Show every line in the records below that contains the word "fractalNoise".
============================================================
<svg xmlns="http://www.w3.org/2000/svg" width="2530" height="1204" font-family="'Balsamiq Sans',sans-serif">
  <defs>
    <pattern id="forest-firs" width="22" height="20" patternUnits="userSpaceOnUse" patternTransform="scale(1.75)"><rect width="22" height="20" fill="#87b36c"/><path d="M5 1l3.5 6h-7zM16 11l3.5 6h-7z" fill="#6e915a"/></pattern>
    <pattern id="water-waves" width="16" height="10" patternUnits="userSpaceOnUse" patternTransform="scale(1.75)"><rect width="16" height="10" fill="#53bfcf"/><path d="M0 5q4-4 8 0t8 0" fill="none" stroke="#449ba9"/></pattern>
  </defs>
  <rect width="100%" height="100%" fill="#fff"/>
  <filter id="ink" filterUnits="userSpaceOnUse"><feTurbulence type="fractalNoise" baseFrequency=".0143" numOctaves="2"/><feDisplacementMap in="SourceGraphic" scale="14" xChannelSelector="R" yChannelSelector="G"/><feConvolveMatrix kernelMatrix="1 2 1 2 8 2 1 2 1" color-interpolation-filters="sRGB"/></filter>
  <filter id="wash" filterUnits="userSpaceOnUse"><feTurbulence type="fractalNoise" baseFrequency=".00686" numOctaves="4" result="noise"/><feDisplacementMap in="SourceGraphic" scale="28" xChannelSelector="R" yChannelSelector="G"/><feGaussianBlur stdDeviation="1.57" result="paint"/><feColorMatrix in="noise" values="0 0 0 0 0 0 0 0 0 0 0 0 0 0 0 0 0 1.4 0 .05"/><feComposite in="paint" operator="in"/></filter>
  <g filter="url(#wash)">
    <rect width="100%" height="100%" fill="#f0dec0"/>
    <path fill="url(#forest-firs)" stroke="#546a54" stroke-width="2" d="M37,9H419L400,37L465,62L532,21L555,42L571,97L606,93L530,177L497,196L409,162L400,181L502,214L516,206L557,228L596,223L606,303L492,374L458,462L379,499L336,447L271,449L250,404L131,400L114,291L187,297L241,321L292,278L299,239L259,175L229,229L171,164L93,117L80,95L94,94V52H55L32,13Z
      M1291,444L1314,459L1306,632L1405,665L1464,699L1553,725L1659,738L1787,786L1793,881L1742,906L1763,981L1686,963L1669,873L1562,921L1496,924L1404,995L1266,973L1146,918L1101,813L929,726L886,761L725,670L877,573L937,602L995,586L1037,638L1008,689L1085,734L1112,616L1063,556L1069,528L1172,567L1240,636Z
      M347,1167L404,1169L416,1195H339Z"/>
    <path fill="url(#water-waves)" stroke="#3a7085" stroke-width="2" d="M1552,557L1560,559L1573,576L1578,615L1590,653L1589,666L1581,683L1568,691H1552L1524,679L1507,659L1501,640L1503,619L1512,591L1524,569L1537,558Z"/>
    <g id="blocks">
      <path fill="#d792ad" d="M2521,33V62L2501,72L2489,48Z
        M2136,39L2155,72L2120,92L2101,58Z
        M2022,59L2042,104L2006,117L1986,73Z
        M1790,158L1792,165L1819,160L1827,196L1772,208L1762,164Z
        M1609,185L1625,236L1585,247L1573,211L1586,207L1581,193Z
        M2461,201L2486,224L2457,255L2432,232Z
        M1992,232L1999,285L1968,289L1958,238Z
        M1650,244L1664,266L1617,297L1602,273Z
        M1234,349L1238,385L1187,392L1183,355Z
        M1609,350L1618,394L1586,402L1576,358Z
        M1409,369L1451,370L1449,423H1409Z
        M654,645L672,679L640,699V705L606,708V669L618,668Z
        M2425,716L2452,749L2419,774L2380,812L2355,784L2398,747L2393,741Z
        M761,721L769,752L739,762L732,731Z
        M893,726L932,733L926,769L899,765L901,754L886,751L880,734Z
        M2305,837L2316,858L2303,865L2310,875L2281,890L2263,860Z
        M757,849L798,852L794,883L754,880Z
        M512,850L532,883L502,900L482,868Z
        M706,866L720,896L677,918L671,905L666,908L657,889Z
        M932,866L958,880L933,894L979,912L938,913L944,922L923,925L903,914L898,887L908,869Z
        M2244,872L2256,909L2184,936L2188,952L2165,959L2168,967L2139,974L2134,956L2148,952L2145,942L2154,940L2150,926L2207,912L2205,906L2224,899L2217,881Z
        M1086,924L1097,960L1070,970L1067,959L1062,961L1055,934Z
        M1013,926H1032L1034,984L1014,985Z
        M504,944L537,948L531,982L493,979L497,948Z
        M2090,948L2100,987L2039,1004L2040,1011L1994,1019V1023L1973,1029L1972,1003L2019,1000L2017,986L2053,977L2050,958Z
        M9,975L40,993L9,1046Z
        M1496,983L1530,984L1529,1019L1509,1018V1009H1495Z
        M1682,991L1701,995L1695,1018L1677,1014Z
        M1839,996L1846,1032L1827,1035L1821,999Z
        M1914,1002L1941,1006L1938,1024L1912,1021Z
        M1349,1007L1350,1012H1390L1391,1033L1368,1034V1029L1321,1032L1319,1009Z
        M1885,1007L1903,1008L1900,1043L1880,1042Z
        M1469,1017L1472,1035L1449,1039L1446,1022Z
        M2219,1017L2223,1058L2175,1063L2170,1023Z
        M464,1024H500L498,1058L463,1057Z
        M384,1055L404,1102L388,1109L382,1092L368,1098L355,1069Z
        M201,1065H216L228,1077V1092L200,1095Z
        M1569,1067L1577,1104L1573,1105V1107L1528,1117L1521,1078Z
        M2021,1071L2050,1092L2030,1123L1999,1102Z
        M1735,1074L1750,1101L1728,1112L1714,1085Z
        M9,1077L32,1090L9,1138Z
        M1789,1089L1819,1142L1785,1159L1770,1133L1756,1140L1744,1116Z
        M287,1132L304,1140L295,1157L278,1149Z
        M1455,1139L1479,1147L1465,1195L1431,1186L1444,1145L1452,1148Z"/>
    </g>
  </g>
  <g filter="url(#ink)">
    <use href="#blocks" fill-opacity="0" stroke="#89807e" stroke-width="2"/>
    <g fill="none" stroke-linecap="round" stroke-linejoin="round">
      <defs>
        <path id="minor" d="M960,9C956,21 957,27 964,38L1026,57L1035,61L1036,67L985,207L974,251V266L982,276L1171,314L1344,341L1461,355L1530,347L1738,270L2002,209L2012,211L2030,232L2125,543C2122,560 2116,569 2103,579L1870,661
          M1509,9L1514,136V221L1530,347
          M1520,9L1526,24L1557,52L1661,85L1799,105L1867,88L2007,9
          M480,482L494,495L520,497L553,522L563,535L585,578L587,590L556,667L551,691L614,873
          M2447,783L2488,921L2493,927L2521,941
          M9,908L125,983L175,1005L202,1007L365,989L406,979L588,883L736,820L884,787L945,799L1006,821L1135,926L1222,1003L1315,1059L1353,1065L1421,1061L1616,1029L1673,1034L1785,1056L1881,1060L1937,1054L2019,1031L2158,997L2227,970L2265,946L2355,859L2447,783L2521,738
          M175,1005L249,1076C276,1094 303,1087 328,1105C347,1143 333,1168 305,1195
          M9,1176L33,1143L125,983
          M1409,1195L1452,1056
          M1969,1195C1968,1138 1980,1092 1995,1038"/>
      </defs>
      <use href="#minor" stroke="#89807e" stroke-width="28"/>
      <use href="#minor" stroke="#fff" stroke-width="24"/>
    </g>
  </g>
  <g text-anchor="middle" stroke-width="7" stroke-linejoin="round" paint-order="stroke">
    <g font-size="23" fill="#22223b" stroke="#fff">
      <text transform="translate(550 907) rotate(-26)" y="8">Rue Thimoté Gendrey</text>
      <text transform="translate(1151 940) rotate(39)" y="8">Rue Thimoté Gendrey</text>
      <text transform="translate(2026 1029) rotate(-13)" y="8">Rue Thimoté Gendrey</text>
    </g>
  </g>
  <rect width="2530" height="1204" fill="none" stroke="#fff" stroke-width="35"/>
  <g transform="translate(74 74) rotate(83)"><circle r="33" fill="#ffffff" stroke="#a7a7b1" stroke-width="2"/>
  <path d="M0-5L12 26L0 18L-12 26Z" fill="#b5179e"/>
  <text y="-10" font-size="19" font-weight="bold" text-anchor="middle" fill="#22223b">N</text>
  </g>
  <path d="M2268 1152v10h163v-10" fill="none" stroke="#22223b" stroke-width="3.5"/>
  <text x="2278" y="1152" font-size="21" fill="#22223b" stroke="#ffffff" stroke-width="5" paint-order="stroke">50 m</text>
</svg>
============================================================
▸ **ANSWER BELOW**
  <filter id="ink" filterUnits="userSpaceOnUse"><feTurbulence type="fractalNoise" baseFrequency=".0143" numOctaves="2"/><feDisplacementMap in="SourceGraphic" scale="14" xChannelSelector="R" yChannelSelector="G"/><feConvolveMatrix kernelMatrix="1 2 1 2 8 2 1 2 1" color-interpolation-filters="sRGB"/></filter>
  <filter id="wash" filterUnits="userSpaceOnUse"><feTurbulence type="fractalNoise" baseFrequency=".00686" numOctaves="4" result="noise"/><feDisplacementMap in="SourceGraphic" scale="28" xChannelSelector="R" yChannelSelector="G"/><feGaussianBlur stdDeviation="1.57" result="paint"/><feColorMatrix in="noise" values="0 0 0 0 0 0 0 0 0 0 0 0 0 0 0 0 0 1.4 0 .05"/><feComposite in="paint" operator="in"/></filter>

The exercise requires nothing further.